TASK:
In the passage on growing up in a Pagan household, who was Avens O'Brien's mother?

EXTRACT TO READ:
((
TWH – Most Pagans, Heathens, and polytheists were once something else, and then converted to whatever flavor of Pagan they currently enjoy. Many of us have to unlearn, study, and translate the religious beliefs tucked within our brains, almost as if we were speaking a second language. While this eventually may become natural for some, it is never the same for people raised within Pagan homes. In those cases, Paganism is the norm, and they are totally unself-conscious about their religion. This shows in ways both large and small.
What if you were not only raised as a Pagan, but you were raised in a household where some of the most famous Pagan authors often dropped by? Where you could learn, through casual interaction and observation, from the founders of major traditions?
Avens O’Brien had just such an upbringing. Her mother, Domi O’Brien, was friends with some of the most well known Pagans of the era as well as some of the top intellectual luminaries of the budding libertarian movement. Magic and monetary policy, a person’s Will and the right to self-agency were part of O’Brien’s home life and festival vacations.
))
DATASET CONTENT:
((
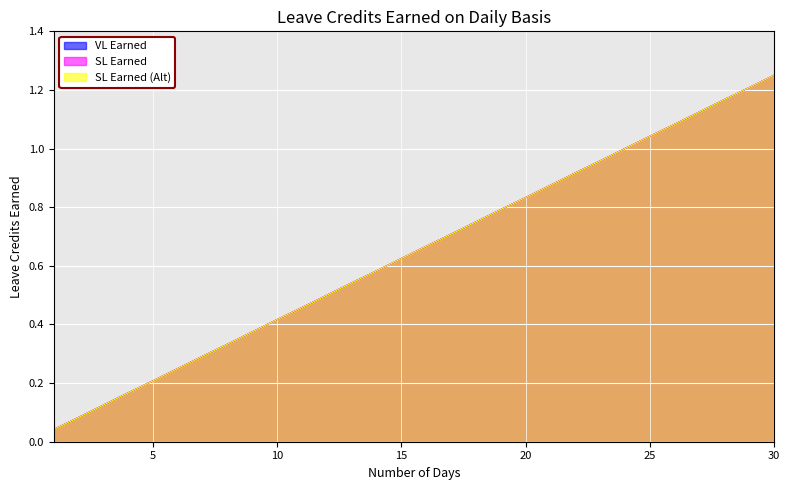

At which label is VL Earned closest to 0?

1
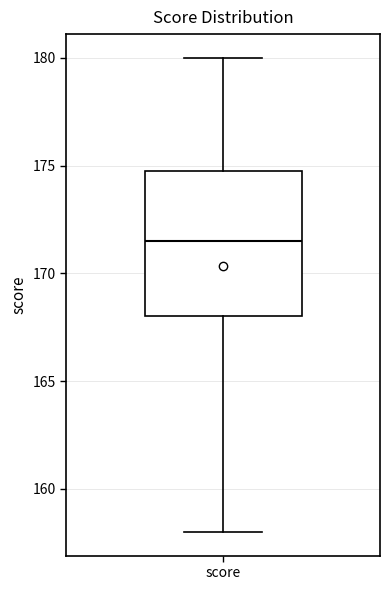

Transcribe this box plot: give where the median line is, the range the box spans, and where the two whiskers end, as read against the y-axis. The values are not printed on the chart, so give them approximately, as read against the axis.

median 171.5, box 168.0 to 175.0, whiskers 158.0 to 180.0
))
((
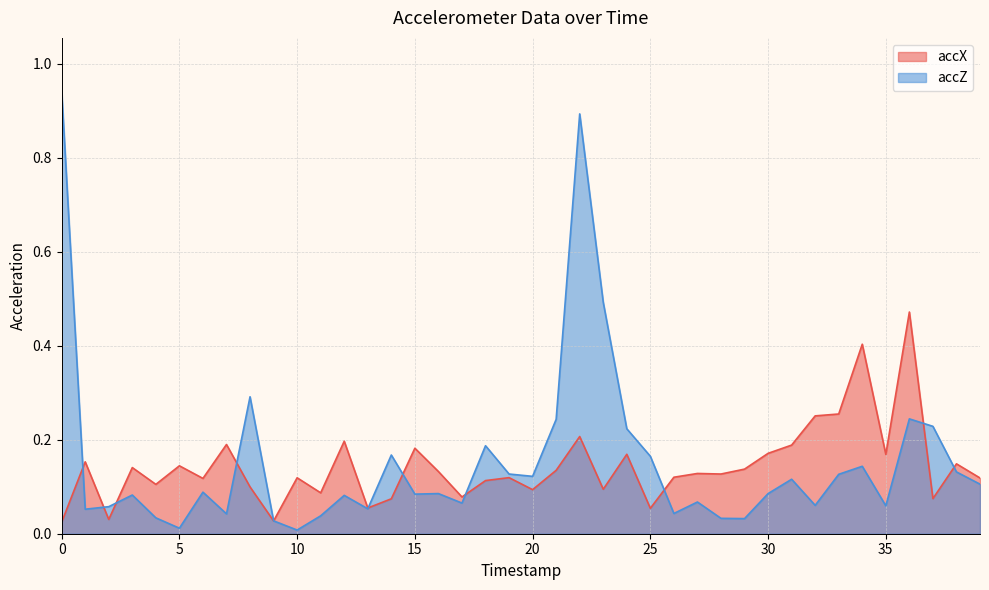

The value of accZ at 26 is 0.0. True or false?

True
))
SOLUTION FOR THIS TASK:
Domi O'Brien